• DATA SUPPLIED
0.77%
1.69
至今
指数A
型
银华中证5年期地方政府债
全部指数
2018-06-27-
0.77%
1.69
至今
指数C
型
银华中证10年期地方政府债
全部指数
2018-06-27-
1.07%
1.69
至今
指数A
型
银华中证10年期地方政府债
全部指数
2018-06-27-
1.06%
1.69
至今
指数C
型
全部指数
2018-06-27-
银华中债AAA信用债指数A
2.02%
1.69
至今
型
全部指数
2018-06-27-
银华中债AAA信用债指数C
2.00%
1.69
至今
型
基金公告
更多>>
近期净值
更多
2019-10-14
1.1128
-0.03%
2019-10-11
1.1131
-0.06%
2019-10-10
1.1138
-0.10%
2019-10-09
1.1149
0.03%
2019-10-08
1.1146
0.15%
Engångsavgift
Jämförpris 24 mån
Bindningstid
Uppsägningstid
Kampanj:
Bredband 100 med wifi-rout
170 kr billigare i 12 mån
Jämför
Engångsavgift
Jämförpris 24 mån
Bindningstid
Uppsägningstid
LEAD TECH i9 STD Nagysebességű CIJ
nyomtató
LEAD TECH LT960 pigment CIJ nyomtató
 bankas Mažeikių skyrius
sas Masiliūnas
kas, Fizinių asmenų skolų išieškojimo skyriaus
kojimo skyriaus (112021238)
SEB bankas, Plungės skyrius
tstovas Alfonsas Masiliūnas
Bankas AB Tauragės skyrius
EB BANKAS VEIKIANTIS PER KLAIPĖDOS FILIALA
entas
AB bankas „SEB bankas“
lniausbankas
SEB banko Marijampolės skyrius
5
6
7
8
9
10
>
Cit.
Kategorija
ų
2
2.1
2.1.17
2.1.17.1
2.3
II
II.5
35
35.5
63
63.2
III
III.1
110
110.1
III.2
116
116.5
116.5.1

• BRIEF
Write out all of the lines above as a numbered list, leaving out any blank lines.

• RESPONSE TO THE TASK
1. 0.77%
2. 1.69
3. 至今
4. 指数A
5. 型
6. 银华中证5年期地方政府债
7. 全部指数
8. 2018-06-27-
9. 0.77%
10. 1.69
11. 至今
12. 指数C
13. 型
14. 银华中证10年期地方政府债
15. 全部指数
16. 2018-06-27-
17. 1.07%
18. 1.69
19. 至今
20. 指数A
21. 型
22. 银华中证10年期地方政府债
23. 全部指数
24. 2018-06-27-
25. 1.06%
26. 1.69
27. 至今
28. 指数C
29. 型
30. 全部指数
31. 2018-06-27-
32. 银华中债AAA信用债指数A
33. 2.02%
34. 1.69
35. 至今
36. 型
37. 全部指数
38. 2018-06-27-
39. 银华中债AAA信用债指数C
40. 2.00%
41. 1.69
42. 至今
43. 型
44. 基金公告
45. 更多>>
46. 近期净值
47. 更多
48. 2019-10-14
49. 1.1128
50. -0.03%
51. 2019-10-11
52. 1.1131
53. -0.06%
54. 2019-10-10
55. 1.1138
56. -0.10%
57. 2019-10-09
58. 1.1149
59. 0.03%
60. 2019-10-08
61. 1.1146
62. 0.15%
63. Engångsavgift
64. Jämförpris 24 mån
65. Bindningstid
66. Uppsägningstid
67. Kampanj:
68. Bredband 100 med wifi-rout
69. 170 kr billigare i 12 mån
70. Jämför
71. Engångsavgift
72. Jämförpris 24 mån
73. Bindningstid
74. Uppsägningstid
75. LEAD TECH i9 STD Nagysebességű CIJ
76. nyomtató
77. LEAD TECH LT960 pigment CIJ nyomtató
78.  bankas Mažeikių skyrius
79. sas Masiliūnas
80. kas, Fizinių asmenų skolų išieškojimo skyriaus
81. kojimo skyriaus (112021238)
82. SEB bankas, Plungės skyrius
83. tstovas Alfonsas Masiliūnas
84. Bankas AB Tauragės skyrius
85. EB BANKAS VEIKIANTIS PER KLAIPĖDOS FILIALA
86. entas
87. AB bankas „SEB bankas“
88. lniausbankas
89. SEB banko Marijampolės skyrius
90. 5
91. 6
92. 7
93. 8
94. 9
95. 10
96. >
97. Cit.
98. Kategorija
99. ų
100. 2
101. 2.1
102. 2.1.17
103. 2.1.17.1
104. 2.3
105. II
106. II.5
107. 35
108. 35.5
109. 63
110. 63.2
111. III
112. III.1
113. 110
114. 110.1
115. III.2
116. 116
117. 116.5
118. 116.5.1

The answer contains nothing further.